Croire que le changement viendra du pouvoir c'est se leurrer sur la nature même du pouvoir et des intérêts en présence. La bourgeoisie chilienne a certes lâché quelques miettes et cela démontre une énième fois que seule la lutte paye mais s'arrêter en si bon chemin après avoir permis à quelques carriéristes gauchisants de récupérer la mise serait une grossière erreur de stratégie.

Guzman ne tombe pas vraiment dans le piège en se concentrant sur les acteurices de la révolte et en montrant avec brio les imaginaires que ces luttes ont ouvertes.
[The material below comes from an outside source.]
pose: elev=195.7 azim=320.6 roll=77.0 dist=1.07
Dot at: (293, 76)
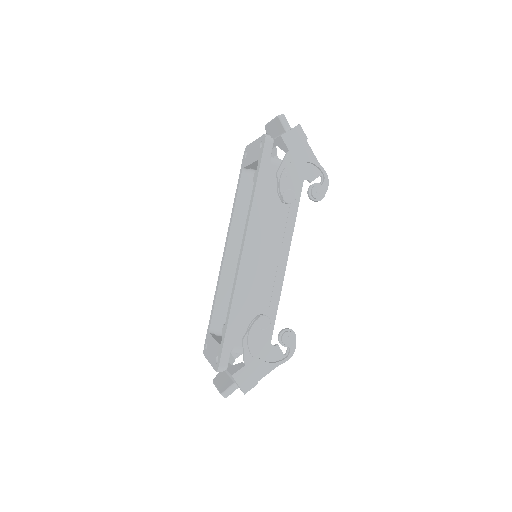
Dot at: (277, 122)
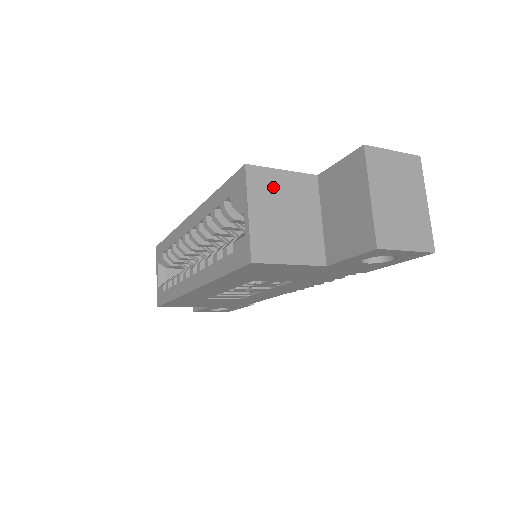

De plus c'est de la salubrité publique de montrer la barbarie illimitée de l'état envers celleux qui sortent des rangs et de rappeler que la classe dominante n'a strictement rien à faire des injustices et préfèrera toujours fermer les yeux lorsque des pauvres crèvent, voir même leurs crever les yeux tacitement s'ils ne le font pas en silence !
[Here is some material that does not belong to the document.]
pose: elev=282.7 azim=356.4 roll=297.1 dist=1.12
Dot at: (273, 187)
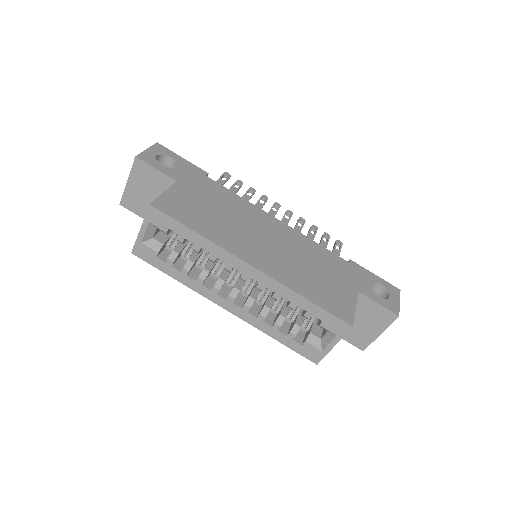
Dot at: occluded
Et du coup j'ai vu ce documentaire comme une preuve que la résignation a ses limites et qu'on finit toujours par se révolter contre l'injustice. En ça c'est une véritable vent de fraicheur et d'espoir pour l'avenir. Mais on sent qu'il a encore été produit avec l'idée que la gauche pourrait sauver le peuple, que la conquête du pouvoir était la chemin de la révolution. Malgré tout, et c'est aussi ce que j'ai apprécié, c'est que Guzman laisse place au doute et à la force de l'imaginaire collectif pour changer la société. Du coup j'en ressors heureux mais un peu blasé car c'est un peu décousu, on ne ressent pas de fil directeur entre les différents interviews qui peuplent le film. Mettre le focus sur la diversité des tactiques aurait peut être pu donner une consistance à ce rêve de révolution sociale qui transcende le documentaire.

Mais bref, Guzman n'est pas un révolutionnaire c'est un réalisateur, un intellectuel de gauche, donc on ne va pas lui jeter la pierre, on va la garder pour les bourreaux au pouvoir et leurs laquais.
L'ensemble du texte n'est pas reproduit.